======== Text passage

Children have always found a delightful friend in James Herriot. His award-winning stories for young readers bring the farmyard world of Herriot's Yorkshire to vibrant life. Featuring a host of adorable animals and colorful townsfolk, each of the stories is narrated by the country vet himself, with all of the warmth, caring, and good humor that have made James Herriot beloved the world over.
Here, in James Herriot's Treasury for Children, we find all of his books for children collected in one beautiful volume. From the springtime frolic of Oscar, Cat-About-Town to the yuletide warmth of The Christmas Day Kitten, these stories—radiantly illustrated by Peter Barrett and Ruth Brown—are perennial favorites, and this new complete edition will make a wonderful gift for all readers, great and small.
Taken together, these stories comprise a wondrous Herriot menagerie, a family treasure that will be passed, with joy and affection, from generation to generation.
About the Author
James Herriot (1916-1995) was the bestselling author of memoirs including All Creatures Great and Small, All Things Bright and Beautiful, All Things Wise and Wonderful, The Lord God Made Them All, and Every Living Thing. At age 23, Herriot qualified for veterinary practice with the Glasgow Veterinary College, and moved to the town of Thirsk in Yorkshire to work in a rural practice. He would live in, work in, and write about the region for the rest of his life. Though he dreamed for years of writing a book, his veterinary work and his family kept him busy, and he did not start writing until the age of 50. In 1979, he was awarded the title Order of the British Empire (OBE). His veterinary practice in Yorkshire, England, is now tended by his son, Jim Wight.

================

> [Stated goal 1] Translate this sentence from the Herriot passage into Spanish: "He would live in, work in, and write about the region for the rest of his life."

======== Items

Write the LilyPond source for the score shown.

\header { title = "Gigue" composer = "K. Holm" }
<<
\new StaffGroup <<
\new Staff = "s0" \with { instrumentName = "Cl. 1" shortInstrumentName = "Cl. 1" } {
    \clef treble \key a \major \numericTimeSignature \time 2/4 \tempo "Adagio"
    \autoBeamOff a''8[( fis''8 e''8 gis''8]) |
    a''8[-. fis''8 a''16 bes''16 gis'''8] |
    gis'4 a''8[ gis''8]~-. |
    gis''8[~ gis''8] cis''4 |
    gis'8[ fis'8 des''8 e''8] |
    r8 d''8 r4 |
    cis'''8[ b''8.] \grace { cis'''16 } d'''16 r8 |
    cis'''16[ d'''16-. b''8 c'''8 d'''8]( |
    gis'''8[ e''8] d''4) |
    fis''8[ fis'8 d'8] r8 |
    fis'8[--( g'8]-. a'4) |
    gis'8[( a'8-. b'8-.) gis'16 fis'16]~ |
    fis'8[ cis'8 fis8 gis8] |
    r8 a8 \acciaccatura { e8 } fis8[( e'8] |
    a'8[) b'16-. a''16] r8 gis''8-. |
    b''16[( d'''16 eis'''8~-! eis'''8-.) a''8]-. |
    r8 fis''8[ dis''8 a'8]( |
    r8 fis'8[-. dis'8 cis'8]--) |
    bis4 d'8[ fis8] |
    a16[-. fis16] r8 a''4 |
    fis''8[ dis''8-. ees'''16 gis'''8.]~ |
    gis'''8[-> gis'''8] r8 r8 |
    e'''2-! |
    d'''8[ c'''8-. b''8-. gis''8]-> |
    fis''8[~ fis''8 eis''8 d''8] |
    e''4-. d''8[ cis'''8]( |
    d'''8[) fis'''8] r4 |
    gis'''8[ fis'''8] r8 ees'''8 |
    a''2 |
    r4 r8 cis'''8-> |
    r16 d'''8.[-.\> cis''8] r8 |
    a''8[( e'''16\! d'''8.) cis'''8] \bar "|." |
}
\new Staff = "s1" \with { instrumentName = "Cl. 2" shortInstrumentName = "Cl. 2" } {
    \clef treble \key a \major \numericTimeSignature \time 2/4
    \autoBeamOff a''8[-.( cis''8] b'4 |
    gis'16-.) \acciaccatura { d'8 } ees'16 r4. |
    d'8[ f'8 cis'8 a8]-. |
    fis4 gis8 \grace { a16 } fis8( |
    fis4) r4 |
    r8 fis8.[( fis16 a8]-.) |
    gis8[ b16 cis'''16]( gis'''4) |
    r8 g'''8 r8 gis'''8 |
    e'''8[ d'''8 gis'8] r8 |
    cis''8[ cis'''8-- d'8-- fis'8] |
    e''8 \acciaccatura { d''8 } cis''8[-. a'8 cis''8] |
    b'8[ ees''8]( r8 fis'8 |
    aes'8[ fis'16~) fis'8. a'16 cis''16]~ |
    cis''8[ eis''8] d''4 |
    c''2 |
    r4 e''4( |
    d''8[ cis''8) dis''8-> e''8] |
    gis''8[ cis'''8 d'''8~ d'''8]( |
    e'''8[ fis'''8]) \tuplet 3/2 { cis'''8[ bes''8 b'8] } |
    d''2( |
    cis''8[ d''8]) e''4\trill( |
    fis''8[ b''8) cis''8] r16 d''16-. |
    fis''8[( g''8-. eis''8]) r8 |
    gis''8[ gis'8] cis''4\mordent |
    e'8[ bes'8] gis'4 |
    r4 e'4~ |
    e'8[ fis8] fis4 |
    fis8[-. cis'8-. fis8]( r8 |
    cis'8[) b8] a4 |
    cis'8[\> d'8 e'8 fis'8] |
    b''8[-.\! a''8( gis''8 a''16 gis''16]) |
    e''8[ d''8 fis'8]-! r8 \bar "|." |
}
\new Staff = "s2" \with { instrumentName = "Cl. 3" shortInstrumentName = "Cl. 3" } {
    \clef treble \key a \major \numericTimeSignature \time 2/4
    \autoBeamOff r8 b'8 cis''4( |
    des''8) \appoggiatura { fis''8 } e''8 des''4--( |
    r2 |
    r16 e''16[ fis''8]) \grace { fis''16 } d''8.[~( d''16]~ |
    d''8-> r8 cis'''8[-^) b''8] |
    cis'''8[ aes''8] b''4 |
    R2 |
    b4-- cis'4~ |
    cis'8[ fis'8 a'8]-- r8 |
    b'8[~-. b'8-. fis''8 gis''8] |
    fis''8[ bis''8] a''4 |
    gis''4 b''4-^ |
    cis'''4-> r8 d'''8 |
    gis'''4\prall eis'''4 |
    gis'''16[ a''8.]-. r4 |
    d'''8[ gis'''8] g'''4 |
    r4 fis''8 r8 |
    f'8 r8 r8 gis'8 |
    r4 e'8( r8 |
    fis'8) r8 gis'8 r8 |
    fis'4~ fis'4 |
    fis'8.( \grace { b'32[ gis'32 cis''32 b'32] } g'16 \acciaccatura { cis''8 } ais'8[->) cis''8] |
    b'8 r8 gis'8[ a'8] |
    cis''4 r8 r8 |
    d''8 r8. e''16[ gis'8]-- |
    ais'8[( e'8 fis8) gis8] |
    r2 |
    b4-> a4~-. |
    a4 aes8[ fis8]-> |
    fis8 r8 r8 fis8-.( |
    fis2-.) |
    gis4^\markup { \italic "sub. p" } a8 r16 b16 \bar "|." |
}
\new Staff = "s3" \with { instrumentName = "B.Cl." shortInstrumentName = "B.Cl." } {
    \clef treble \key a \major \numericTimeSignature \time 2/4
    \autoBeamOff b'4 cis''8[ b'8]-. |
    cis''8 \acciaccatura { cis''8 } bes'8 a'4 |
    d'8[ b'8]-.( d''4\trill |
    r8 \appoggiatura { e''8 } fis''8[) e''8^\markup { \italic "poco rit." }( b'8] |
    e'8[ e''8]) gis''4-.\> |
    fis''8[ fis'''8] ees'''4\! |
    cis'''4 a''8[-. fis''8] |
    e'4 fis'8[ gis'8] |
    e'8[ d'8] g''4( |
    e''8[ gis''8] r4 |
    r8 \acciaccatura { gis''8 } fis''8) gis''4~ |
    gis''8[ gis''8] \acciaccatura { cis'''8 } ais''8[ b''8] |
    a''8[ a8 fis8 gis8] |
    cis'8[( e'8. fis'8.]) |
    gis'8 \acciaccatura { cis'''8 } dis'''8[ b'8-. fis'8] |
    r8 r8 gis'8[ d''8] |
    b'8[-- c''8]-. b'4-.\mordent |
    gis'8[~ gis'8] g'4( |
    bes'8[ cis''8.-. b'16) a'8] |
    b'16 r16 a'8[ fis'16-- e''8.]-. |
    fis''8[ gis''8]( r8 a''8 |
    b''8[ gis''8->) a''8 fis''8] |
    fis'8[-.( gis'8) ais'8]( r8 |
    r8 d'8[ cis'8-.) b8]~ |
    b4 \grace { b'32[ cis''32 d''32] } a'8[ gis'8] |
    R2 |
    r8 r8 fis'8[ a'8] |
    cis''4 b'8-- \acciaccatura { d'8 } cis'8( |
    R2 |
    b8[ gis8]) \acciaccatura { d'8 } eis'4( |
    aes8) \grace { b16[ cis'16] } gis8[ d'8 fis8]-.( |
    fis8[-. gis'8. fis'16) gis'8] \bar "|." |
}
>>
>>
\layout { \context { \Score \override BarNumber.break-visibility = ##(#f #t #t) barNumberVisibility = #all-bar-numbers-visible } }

================
======== Items

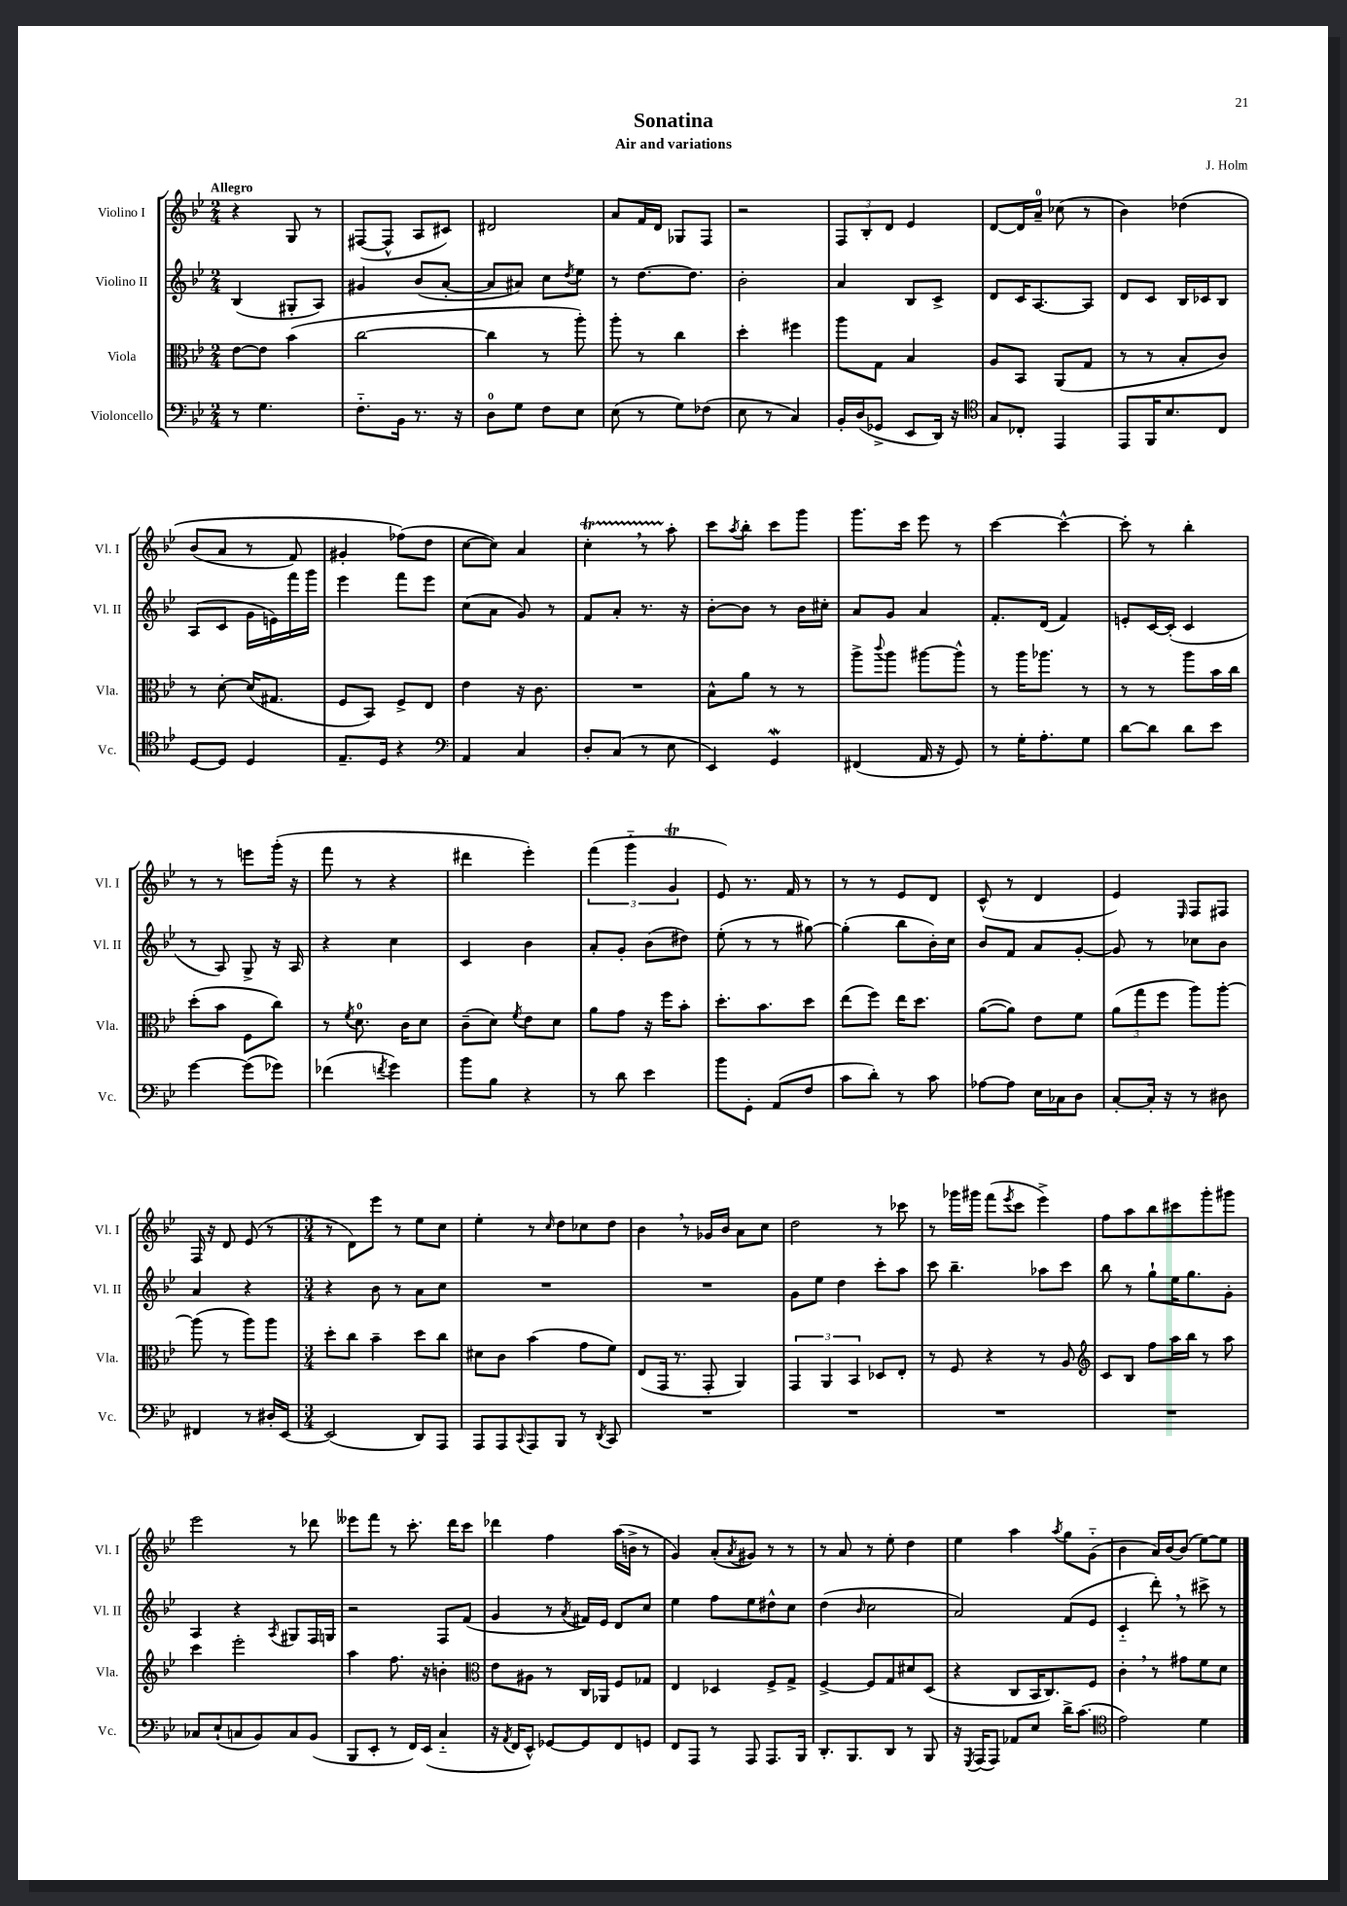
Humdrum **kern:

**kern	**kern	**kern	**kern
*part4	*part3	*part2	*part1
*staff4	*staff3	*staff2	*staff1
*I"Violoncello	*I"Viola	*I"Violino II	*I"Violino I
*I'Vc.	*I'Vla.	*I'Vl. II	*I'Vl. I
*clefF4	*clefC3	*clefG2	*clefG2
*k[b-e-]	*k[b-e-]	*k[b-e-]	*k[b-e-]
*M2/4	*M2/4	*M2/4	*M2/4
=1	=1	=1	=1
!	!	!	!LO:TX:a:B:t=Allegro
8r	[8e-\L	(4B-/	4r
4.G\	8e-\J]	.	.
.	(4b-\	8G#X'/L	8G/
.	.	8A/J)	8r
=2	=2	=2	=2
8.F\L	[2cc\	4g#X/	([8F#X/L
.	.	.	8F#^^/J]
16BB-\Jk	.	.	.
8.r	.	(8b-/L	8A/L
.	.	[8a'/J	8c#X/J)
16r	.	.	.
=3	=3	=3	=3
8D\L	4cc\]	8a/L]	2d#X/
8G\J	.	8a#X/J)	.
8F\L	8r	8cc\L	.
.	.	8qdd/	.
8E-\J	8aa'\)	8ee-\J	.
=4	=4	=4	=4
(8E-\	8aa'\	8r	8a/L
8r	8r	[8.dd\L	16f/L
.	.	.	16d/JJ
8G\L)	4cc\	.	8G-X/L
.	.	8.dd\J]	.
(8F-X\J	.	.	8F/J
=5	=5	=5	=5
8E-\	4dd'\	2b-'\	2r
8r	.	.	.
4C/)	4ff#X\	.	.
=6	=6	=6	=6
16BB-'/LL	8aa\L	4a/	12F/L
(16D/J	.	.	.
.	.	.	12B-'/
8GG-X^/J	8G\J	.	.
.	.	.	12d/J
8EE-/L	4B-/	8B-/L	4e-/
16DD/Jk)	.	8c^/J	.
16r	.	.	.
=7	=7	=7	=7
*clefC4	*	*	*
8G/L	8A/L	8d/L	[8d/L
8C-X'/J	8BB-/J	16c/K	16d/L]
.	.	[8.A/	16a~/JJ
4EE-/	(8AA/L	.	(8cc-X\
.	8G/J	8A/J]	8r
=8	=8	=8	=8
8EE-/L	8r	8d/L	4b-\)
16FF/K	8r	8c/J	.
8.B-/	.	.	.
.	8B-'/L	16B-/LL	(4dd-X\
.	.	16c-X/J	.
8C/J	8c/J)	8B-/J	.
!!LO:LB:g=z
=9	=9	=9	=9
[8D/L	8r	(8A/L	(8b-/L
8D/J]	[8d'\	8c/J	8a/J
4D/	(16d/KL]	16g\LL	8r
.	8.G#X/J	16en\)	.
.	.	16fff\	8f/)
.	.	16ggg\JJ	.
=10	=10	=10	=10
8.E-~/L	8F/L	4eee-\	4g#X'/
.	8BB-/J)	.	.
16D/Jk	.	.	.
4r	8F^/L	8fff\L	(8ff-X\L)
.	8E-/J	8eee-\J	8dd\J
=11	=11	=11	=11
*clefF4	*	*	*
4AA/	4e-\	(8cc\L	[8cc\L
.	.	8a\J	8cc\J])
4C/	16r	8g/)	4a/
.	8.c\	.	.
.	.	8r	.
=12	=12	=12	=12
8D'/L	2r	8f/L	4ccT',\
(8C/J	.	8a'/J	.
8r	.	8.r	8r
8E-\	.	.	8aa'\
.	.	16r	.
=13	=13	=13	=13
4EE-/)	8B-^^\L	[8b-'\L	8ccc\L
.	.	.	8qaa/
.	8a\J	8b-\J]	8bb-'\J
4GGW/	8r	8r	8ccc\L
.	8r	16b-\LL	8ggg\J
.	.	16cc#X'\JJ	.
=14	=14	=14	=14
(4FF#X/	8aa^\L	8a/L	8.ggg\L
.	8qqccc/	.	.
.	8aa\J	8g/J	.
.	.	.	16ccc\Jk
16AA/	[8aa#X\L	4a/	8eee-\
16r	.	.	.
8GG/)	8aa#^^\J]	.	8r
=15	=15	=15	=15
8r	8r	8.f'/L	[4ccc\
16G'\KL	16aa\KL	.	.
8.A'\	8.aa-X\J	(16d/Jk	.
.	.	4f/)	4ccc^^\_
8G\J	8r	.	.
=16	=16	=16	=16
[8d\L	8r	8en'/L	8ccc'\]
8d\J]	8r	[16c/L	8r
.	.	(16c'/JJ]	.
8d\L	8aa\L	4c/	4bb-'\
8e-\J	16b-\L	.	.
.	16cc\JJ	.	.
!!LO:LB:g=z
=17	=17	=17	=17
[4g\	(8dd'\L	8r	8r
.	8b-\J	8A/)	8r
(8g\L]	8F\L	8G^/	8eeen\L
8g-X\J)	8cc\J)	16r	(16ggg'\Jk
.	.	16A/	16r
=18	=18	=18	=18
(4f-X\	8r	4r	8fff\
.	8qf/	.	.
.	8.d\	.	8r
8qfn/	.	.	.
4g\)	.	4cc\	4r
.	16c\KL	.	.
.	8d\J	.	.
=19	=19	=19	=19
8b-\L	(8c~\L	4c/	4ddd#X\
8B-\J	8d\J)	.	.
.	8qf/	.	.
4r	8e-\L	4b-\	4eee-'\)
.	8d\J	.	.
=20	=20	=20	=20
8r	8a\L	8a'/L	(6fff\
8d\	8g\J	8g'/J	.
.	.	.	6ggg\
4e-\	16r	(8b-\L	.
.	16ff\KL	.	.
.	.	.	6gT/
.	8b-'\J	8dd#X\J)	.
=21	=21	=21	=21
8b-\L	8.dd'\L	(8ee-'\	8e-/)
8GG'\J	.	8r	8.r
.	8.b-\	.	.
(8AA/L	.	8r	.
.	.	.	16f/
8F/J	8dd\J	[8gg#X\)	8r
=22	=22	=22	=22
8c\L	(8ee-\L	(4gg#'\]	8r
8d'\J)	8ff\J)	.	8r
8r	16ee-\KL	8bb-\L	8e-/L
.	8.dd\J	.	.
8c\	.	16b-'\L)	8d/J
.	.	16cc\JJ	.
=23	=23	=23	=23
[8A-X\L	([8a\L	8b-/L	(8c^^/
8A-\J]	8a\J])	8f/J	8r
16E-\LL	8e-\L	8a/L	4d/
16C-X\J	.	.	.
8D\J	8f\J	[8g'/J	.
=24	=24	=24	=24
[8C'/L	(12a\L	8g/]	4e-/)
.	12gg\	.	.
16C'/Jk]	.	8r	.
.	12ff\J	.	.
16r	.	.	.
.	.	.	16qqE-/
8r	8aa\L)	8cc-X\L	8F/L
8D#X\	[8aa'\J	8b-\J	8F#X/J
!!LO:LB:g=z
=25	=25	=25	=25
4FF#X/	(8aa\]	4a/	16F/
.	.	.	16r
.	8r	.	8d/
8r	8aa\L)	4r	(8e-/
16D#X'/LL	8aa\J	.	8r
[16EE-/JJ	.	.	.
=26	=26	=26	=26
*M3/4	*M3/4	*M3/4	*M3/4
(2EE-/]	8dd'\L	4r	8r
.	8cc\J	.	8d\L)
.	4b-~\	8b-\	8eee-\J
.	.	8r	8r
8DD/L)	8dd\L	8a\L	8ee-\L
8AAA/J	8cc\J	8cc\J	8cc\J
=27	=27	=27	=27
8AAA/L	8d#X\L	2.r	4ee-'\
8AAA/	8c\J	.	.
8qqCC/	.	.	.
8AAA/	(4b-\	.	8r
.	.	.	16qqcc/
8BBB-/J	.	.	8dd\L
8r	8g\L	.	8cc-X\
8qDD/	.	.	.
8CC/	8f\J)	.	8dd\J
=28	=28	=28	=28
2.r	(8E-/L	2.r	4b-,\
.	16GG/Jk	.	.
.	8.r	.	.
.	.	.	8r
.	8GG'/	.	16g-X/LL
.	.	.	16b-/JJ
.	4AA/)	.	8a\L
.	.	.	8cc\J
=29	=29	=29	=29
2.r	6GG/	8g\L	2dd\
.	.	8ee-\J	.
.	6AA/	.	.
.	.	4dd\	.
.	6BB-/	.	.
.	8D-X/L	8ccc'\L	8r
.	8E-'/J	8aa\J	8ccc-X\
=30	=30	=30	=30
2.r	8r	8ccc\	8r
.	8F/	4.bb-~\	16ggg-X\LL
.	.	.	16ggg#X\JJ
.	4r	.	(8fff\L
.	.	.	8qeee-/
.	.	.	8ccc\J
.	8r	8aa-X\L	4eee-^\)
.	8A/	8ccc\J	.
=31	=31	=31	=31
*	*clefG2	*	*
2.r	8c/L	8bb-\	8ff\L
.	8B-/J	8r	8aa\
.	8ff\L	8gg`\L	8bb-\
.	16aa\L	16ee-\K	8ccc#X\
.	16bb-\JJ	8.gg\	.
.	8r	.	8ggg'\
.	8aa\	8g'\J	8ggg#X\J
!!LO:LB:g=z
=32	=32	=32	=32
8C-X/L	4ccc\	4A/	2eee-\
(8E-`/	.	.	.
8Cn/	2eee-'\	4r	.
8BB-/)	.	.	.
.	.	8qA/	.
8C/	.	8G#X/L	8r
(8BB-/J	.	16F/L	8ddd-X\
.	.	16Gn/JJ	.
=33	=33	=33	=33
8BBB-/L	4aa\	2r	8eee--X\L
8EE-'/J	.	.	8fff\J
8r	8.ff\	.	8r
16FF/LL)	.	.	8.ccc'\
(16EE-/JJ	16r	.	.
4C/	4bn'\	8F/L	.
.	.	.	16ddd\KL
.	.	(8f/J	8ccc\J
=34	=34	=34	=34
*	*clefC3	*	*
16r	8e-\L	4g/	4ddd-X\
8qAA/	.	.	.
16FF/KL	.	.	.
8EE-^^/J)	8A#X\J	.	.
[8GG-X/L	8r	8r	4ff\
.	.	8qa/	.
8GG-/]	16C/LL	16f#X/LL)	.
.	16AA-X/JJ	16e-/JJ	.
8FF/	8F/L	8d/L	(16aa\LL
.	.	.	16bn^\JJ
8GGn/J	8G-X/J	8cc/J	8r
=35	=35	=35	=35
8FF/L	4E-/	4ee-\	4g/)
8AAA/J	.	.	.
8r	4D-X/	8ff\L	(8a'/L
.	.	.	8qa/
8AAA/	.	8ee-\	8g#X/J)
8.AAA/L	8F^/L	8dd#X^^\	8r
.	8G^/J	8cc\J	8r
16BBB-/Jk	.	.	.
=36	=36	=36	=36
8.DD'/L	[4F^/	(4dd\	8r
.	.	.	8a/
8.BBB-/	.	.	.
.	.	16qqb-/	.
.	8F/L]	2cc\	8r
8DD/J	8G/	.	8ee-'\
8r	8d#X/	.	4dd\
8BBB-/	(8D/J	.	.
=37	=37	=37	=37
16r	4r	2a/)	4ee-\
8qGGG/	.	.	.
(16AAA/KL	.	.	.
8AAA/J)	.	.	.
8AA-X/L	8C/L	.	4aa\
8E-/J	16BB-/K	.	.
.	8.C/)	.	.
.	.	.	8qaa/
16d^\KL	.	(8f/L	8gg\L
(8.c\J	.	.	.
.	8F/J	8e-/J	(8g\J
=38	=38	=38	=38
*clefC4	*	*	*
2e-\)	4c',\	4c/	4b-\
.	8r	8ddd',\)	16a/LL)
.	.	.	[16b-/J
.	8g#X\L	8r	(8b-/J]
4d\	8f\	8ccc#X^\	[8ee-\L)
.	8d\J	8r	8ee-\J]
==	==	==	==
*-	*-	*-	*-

================

> [Stated goal 2] Please show every line of the entries that contains the string "autoBeamOff".

> [Full output 1] Viviría y trabajaría en la región, y escribiría sobre ella, durante el resto de su vida.

> [Full output 2]
    \autoBeamOff a''8[( fis''8 e''8 gis''8]) |
    \autoBeamOff a''8[-.( cis''8] b'4 |
    \autoBeamOff r8 b'8 cis''4( |
    \autoBeamOff b'4 cis''8[ b'8]-. |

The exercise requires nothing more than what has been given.